News

research

The ADEMU Project’s Findings and Proposals

The three-year Horizon 2020 project ‘A Dynamic Economic and Monetary Union’ (ADEMU) will shortly be drawing to a close. The project has been led by the Chairman of the BSE, Ramon Marimon, and brought together eight research groups from leading European institutions:

After the European debt crisis and associated deep recession, there was a noticeable gap between policy-oriented analyses of the precise EU challenges, and the major developments in dynamic macroeconomic theory of the past three decades. The aim of the ADEMU project was to close this gap by conducting a rigorous investigation of risks to long-run sustainability of the EMU and to develop detailed institutional proposals aimed at mitigating these risks.

 

Connecting policy with research

During the project, a team of coordinators, researchers and associates have produced more than 120 detailed technical papers, representing the research that has been discussed, refined and disseminated in events across Europe.

The ADEMU project research lines included:     

  • Long-term sustainability of a monetary and fiscal union
  • Stabilization policy in currency unions
  • Macroeconomic and financial imbalances and spillovers
  • Policy implementation

The final conference for the project was held in Florence on May 9-10, 2018 where the results were debated and analyzed by ADEMU coordinators as well as other leading economists, academics and legal experts. A follow-up workshop will also take place to reassess the overall framework of the EU for Monetary union, fiscal union and banking union, as part of the BSE Summer Forum on June 21-22.

Hugo Rodríguez Mendizábal (Director of the BSE Macro Program) was part of the ADEMU Executive Committee. He commented that “the ADEMU project was an opportunity for researchers across BSE academic units to team up and work on topics of shared research focus. Seven BSE Affiliated Professors were part of the ADEMU research team and during the three-years that the project ran, they have contributed numerous working papers, video interviews as well as conference participation and organization.”

 

Selected ADEMU research by BSE Affiliated Professors:

  • Roundtable on the Fiscal Federalism within the EMU, with Ramon Marimon

 

  • Is the European banking system more systemic than before the crisis? With Joachim Jungherr

 

Research outcomes

The next steps for the project will be focused on a campaign that will summarize and share the vast research that has taken place, in a variety of media aimed at policy makers, economists and members of the public.
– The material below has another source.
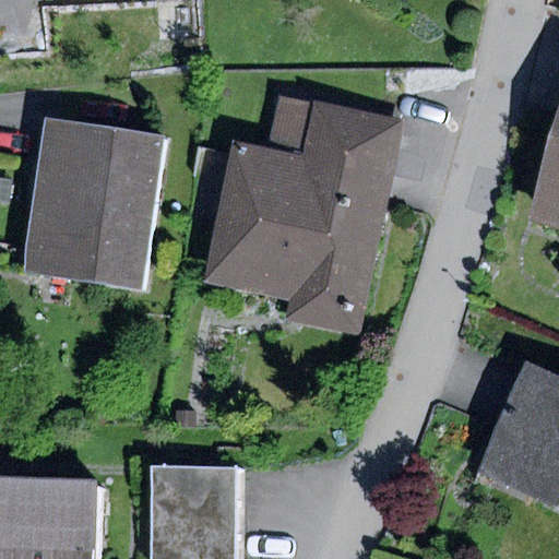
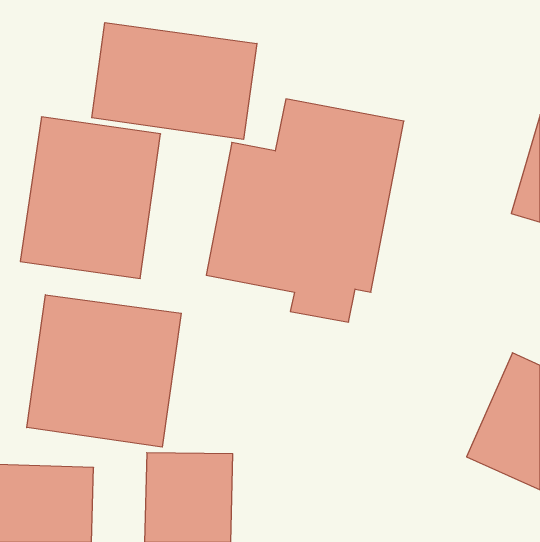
building: none -> [92,23,257,139]
building: none -> [27,295,181,447]

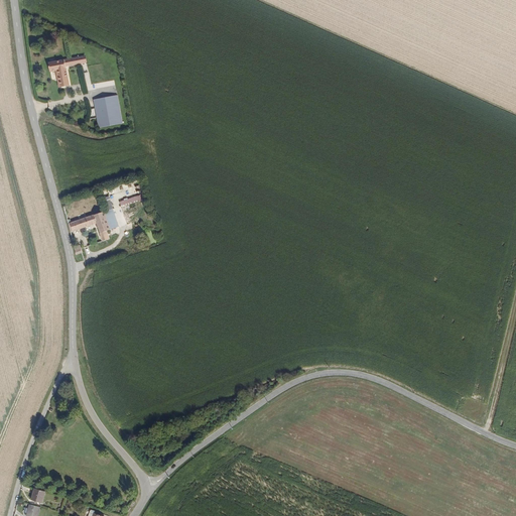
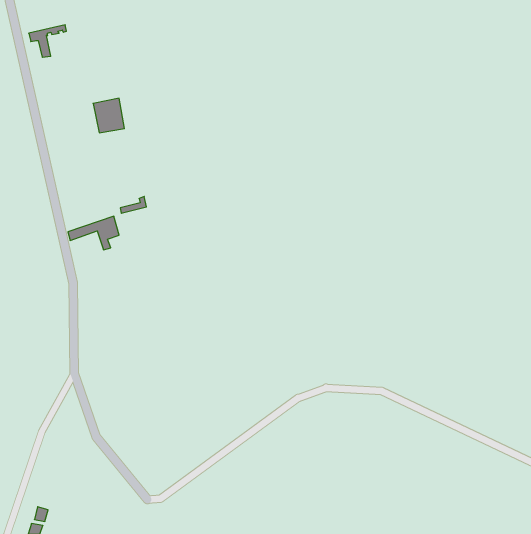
building: [48,56,85,88] -> [29,25,66,57]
The research findings from this project can be viewed in the form of the working papers series. A summary of the proposals that have been sent directly to influencers and policy makers can be found in the ADEMU eBook ‘The EMU after the Euro Crisis: Lessons and Possibilities - Findings and proposals from the Horizon 2020 ADEMU project’, which was produced in conjunction with VoxEu.org.

An end-of-project print publication is also available, as well as a series of videos that summarize the work, which will shortly be available on the ADEMU YouTube channel.

ADEMU (A Dynamic Economic and Monetary Union) has been part of the Horizon 2020 work program topic Resilient and sustainable economic and monetary union in Europe (EURO-1-2014).